One of the big advantages of touch screens is that their use is intuitive. The implementation of touch screen technology does, however, have several practical disadvantages including the fact that current touch screen technologies are most easily and successfully implemented on product surfaces that are physically small, rigid and flat.

The difficulty with large surfaces is that the cost of touch screens increase faster than their area. The result is that a touch screen can become prohibitively expensive in applications that are physically large. There are also problems in applying a touch screen to a surface that is either flexible or that has an irregular shape. Given these constraints, the sweet spot for the application of touch screens includes electronic devices such as smartphones, tablets and kiosks. To effectively implement touch screens in products and applications outside of the sweet spot, improvements are needed in touch technology.

To address these issues, a team of researchers at the Human-Computer Interaction Institute within Carnegie Mellon University (Pittsburgh, PA) is developing a low cost touch sensing technology with the specific goal of broadening the range of objects and products that can potentially be enabled with touch screens.

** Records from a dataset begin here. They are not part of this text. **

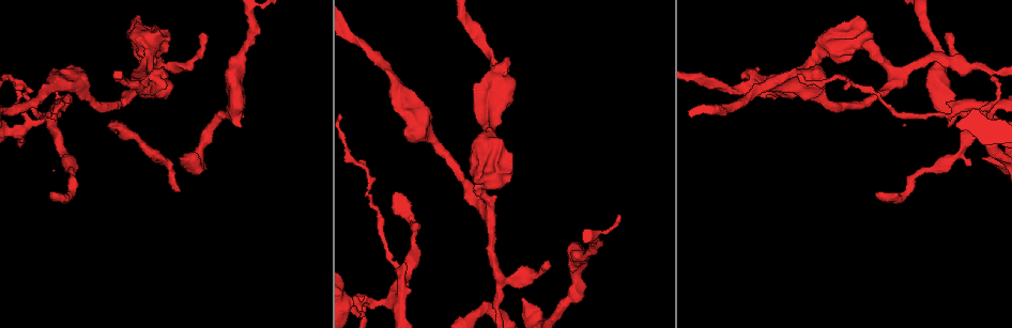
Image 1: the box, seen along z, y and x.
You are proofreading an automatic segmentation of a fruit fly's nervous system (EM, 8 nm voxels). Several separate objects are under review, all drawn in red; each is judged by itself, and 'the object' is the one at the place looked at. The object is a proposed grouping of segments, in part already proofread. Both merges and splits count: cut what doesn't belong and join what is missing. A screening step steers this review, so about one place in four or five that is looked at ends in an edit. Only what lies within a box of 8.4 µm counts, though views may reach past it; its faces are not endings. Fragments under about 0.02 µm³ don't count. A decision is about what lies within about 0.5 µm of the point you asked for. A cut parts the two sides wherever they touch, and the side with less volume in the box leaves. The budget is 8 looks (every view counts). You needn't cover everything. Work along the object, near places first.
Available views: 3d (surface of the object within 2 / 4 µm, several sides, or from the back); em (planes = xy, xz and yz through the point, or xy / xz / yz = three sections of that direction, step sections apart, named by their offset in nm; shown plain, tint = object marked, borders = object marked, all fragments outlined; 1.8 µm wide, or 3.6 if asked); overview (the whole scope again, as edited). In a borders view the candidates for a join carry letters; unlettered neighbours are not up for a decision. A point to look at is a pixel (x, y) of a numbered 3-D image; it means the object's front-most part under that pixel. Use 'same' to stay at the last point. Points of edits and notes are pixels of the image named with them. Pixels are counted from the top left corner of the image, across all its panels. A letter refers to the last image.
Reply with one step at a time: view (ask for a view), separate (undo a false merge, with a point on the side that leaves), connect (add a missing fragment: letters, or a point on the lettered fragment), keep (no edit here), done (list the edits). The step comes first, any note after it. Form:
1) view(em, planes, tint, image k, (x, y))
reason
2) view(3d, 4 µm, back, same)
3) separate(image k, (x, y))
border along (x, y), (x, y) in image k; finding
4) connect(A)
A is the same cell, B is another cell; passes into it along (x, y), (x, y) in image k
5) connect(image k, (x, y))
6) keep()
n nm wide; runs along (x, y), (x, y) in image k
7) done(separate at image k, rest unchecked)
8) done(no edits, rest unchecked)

view(em, 3.6 µm, planes, borders, image 1, (53, 191))
free end

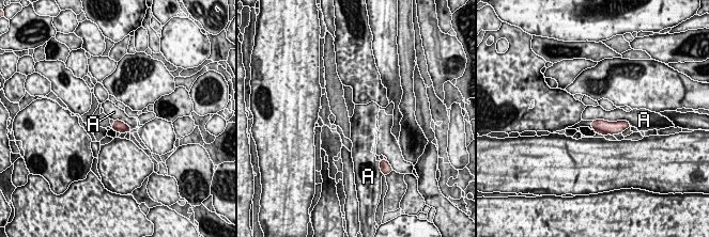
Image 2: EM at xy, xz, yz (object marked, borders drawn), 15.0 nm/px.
keep()
170 nm wide; A is another cell; border along (592, 120), (627, 121), (631, 125) in image 2; no lettered fragment goes on from it

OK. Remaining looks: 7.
view(3d, 4 µm, image 1, (983, 157))
long arm stops here

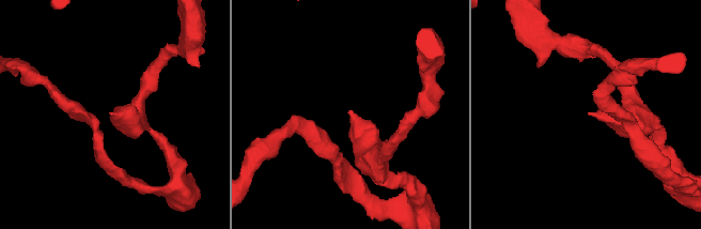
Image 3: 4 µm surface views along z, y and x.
view(em, planes, borders, image 3, (112, 113))
need the tissue

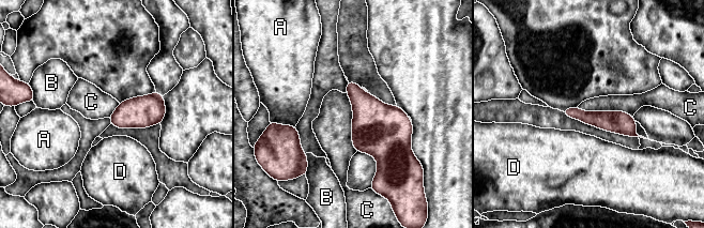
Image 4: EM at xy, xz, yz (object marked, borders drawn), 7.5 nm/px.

The new technology is named Electrick. It is based on using electric field tomography in concert with an electrically conductive surface. A recent article by the team is entitledElectrick: Low-Cost Touch Sensing Using Electric Field Tomography.” It was presented at CHI 2017 which was held between May 6 and 11 in Denver, CO. The article is available on-line and can be found here.

To enable Electrick, objects must either be made from an electrically conductive material or to have been coated with a material that is electrically conductive. The means used to track the location of a user’s finger within an interactive area is based on the use of the so-called shunting effect. The shunting effect uses the phenomenon that, when a human body is proximate to an electric field, a small amount of current is drawn to the ground.

To implement the Electrick approach, a series of electrodes is attached around the edges of a conductive substrate that defines the interactive area. An electronic circuit is attached to these electrodes. One pair of the electrodes is used to inject current into the substrate which, in turn, establishes an electric field pattern within the interactive area. The other pairs of electrodes in the series measure voltage which, in turn, is used to determine changes in the distribution of the electric field caused by the touch of the user’s finger. This is illustrated in the figure below.

Left: Current is inserted by one pair of electrodes and the voltage measured by the other pairs. Center: A mesh of cross sectional measurements. Right: A reconstructed 2D touch sensing image. Blue indicates areas of low current density.

The electrode pairs used to inject the current and detect the voltage can be systematically varied around the interactive area. Based on the information that these measurements provide, it is possible to calculate the position of the user’s finger. A video discussing Electrick technology is appended to the end of this article.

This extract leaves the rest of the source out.